How machine learning can improve HPC applications
23 JUL 2018
Together with partners from various scientific domains we are investigating whether and how machine learning and deep learning are suitable technologies to augment, accelerate or replace scientific workloads on a supercomputer. We do this within the SURF Open Innovation Lab project Machine learning enhanced high performance computing applications.
More accurate, faster and cheaper
Traditionally, the main workloads run on a supercomputer consist of various forms of numerical simulations. Recently, scientists have started exploring the use of machine learning techniques to enhance traditional simulations, such as weather predictions.
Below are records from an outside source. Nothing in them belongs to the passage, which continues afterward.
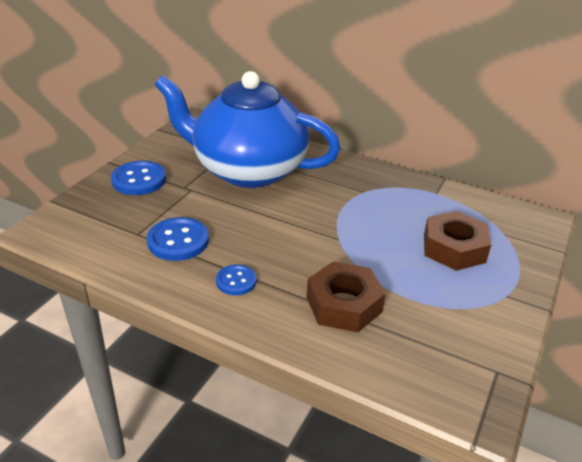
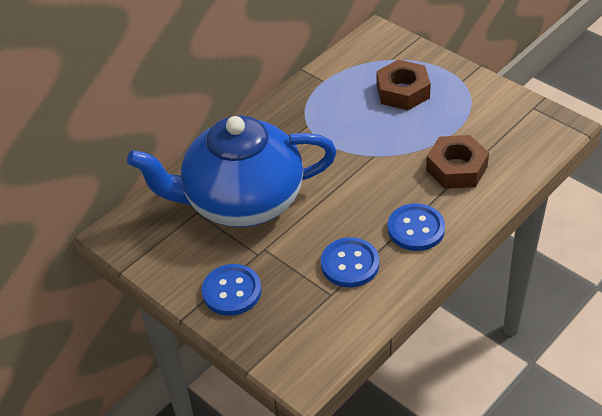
camera: 70 degrees left, 10 degrees up
blue teapot [155,71,341,188] -> blue teapot turned 45 degrees clockwise [127,115,337,227]
blue button [216,265,256,295] -> blue button [388,203,445,251], size x1.62

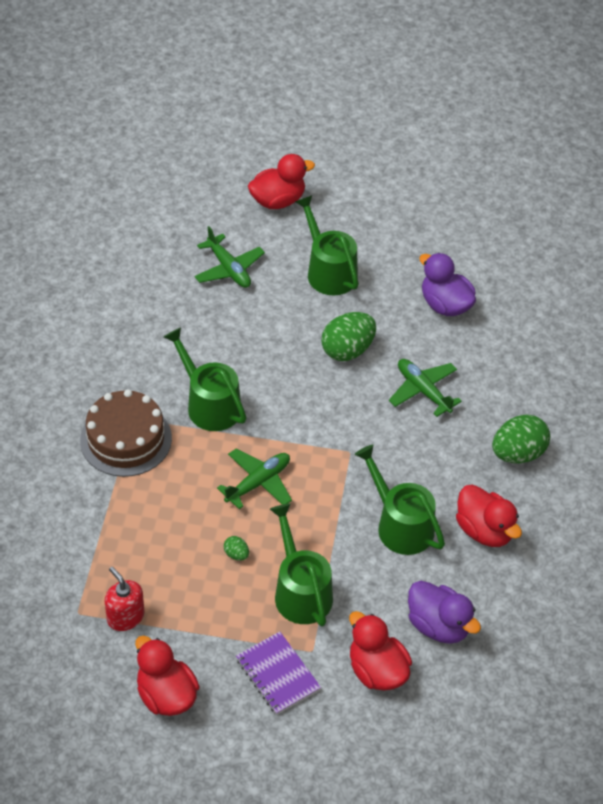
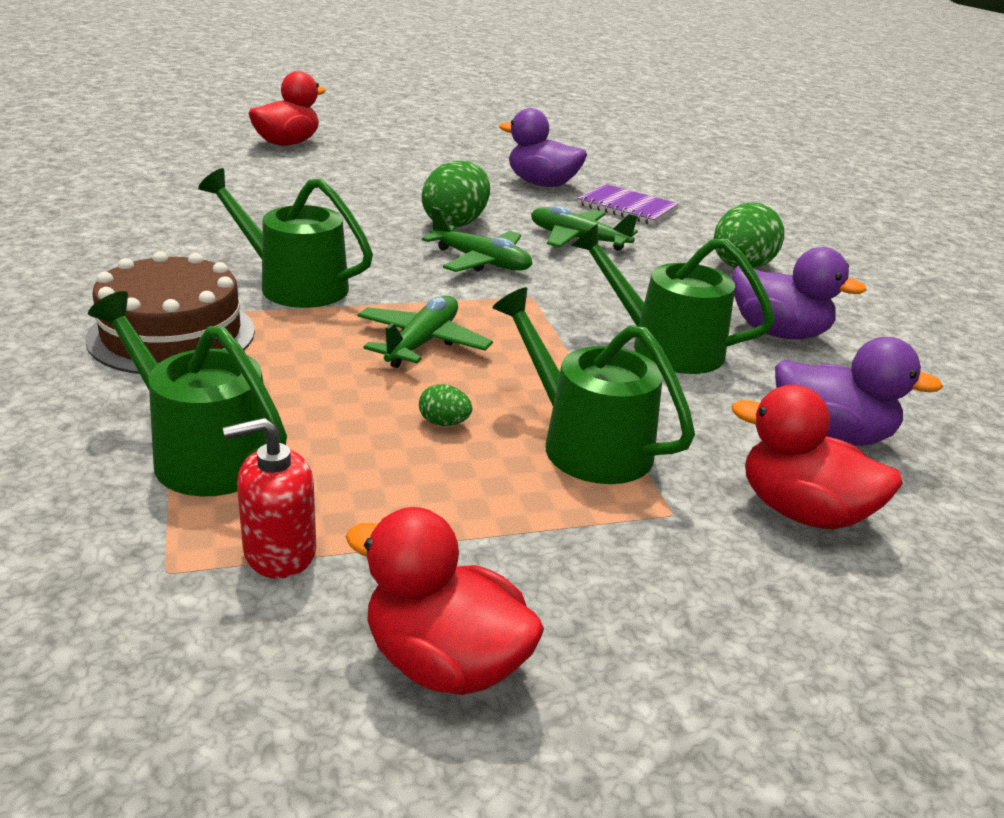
camera: 25 degrees left, 20 degrees down
red soap dispenser [105,567,144,631] -> red soap dispenser turned 45 degrees counterclockwise [223,418,316,579]
green plane [195,226,265,288] -> green plane moved to [422,207,532,272]
purple notebook [236,632,321,715] -> purple notebook moved to [577,184,679,225]
green watering can [295,195,359,295] -> green watering can moved to [88,291,287,496]
red duck [456,484,522,547] -> purple duck [732,247,866,339]

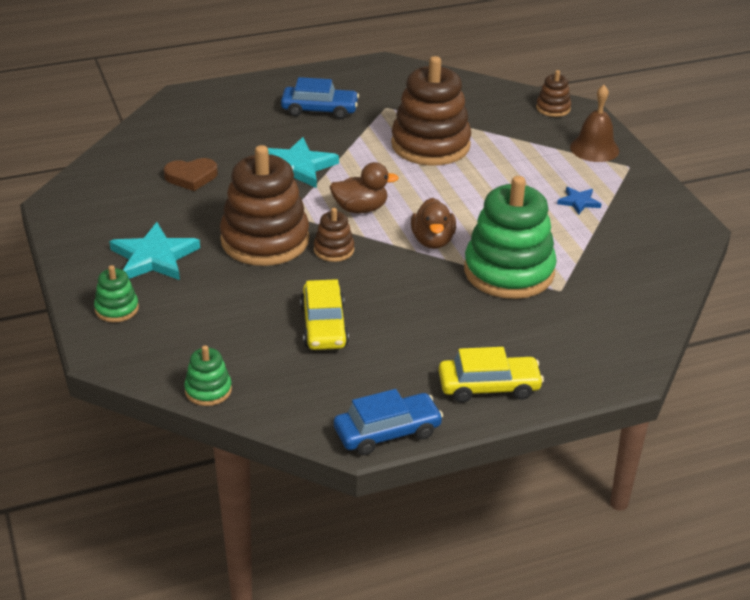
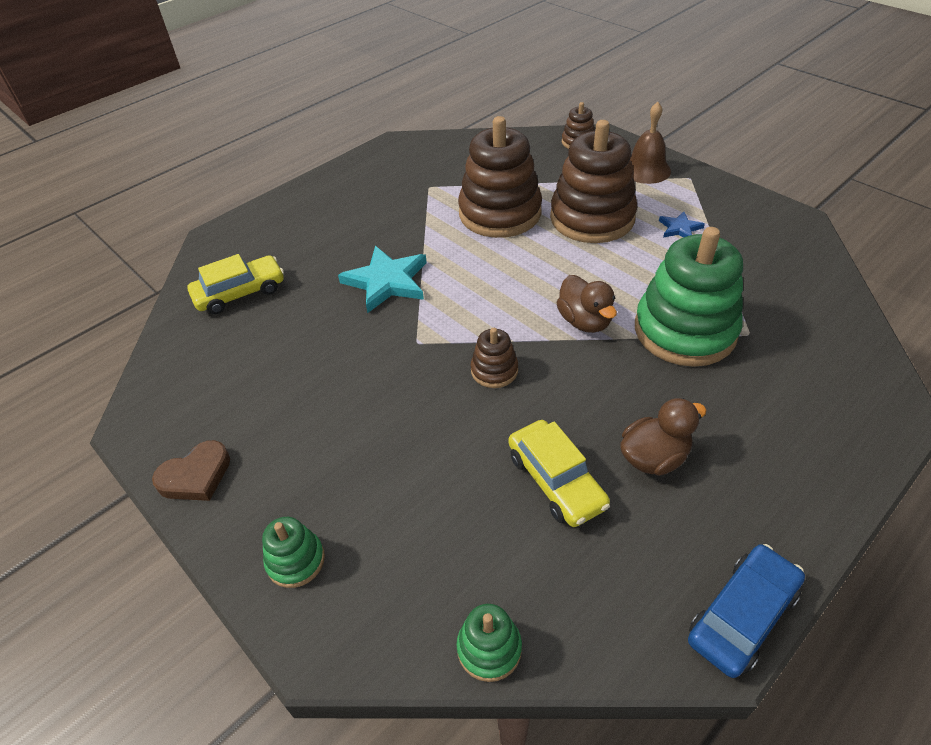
camera: 20 degrees left, 10 degrees up
turquoise star [109,222,200,280] -> none
brown heart [164,158,218,191] -> brown heart moved to [152,440,230,501]
brown stacking toy [220,145,309,266] -> brown stacking toy moved to [550,120,638,243]
blue car [281,77,359,119] -> none
brown duck [330,162,399,213] -> brown duck moved to [620,398,707,476]
yellow car [439,347,544,403] -> yellow car moved to [187,254,284,314]

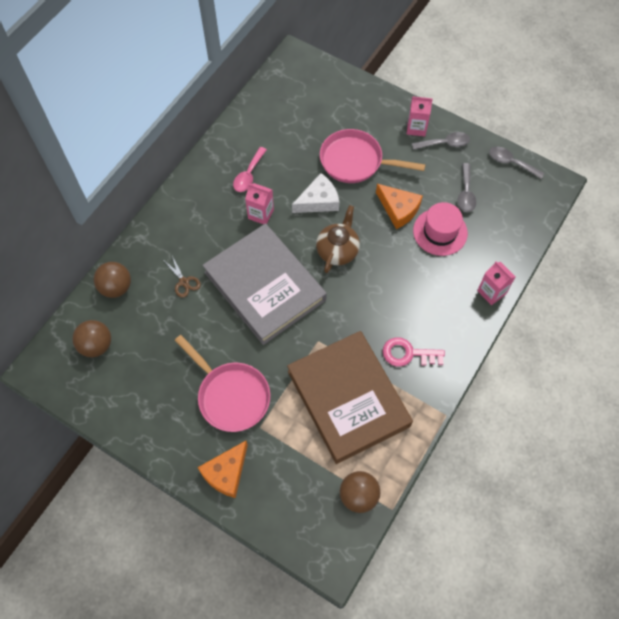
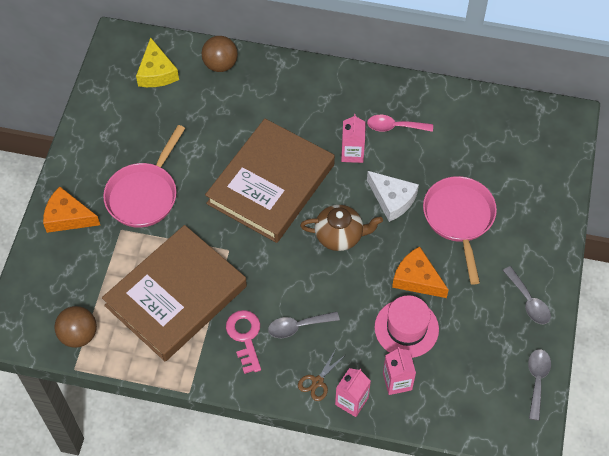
camera: 70 degrees right, 5 degrees down
brown ball [72,320,111,357] -> yellow cheese [136,37,179,87]
brown scissors [164,256,201,298] -> brown scissors moved to [298,349,344,401]
grey book [203,224,327,345] -> brown book [205,119,335,243]
orange cheese [376,184,423,229] -> orange cheese turned 105 degrees clockwise [392,246,449,298]
pink carton [407,96,433,136] -> pink carton moved to [383,347,416,395]
grey spoon [458,163,476,212] -> grey spoon moved to [268,312,340,338]

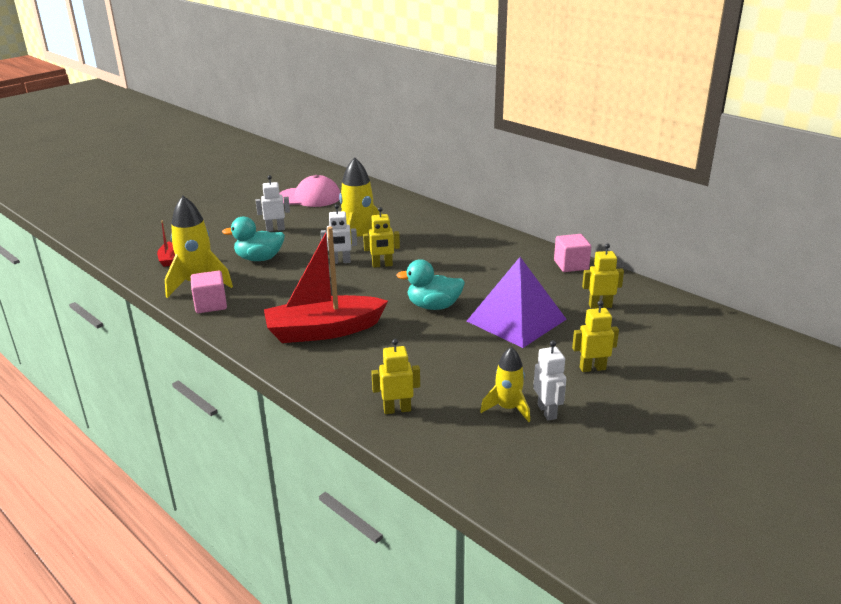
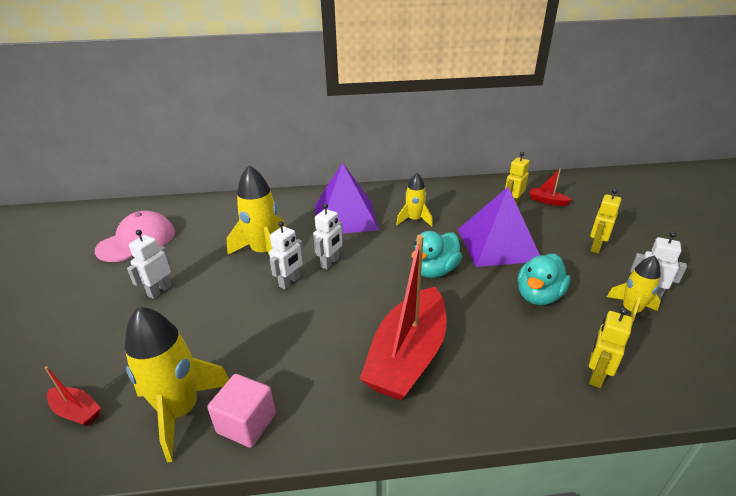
camera: 50 degrees left, 5 degrees up
turquoise duck [222,216,285,261] -> turquoise duck moved to [518,254,570,305]
yellow robot [363,207,400,268] -> white robot [313,203,343,269]
pink cube [554,234,591,272] -> none
none -> purple pyramid [315,163,379,233]
none -> yellow rocket [396,173,433,227]
none -> red boat [529,169,572,206]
Early results indicate that these models, that combine machine learning and traditional simulation, can improve accuracy, accelerate time to solution and significantly reduce costs.
Augment, accelerate or replace
For us this forms the starting point of the Machine learning enhanced high performance computing applications project. In this project we will investigate whether and how machine learning and deep learning are suitable technologies to augment, accelerate or replace scientific workloads, such as numerical simulations. And in that context, is it a pre- or post-processing step to help filter and understand the input data or ultimate simulation results, or is it something that is poised to (partly) replace the decades-old codes that comprise many HPC workloads?
Use cases in different domains
In the project we selected 4 use cases in different domains that will investigate the enhancement of traditional HPC simulations with machine learning algorithms:
- Machine-Learned turbulence in next-generation weather models – Dr. Chiel van Heerwaarden, Meteorology and Air Quality Group, Wageningen University;
- Generating physics events without an event generator – Dr. Sacha Caron, Experimental High Energy Physics, Radboud University;
- Distinguising biological interfaces from crystal artifacts in biomolecular complexes using deep learning – Prof. Alexandre M.J.J. Bonvin, Computational Structural Biology, Utrecht University;
- Machine learning for accelerating planetary dynamics in stellar clusters – Prof. Simon Portegies Zwart, Computational Astrophysics, Leiden University.
We will stimulate and support these advanced use cases with funding, technical support, etc., to validate the machine learning approach and its potential for HPC, as we believe that machine learning has the potential to emerge as a mainstream tool for many areas of scientific computing.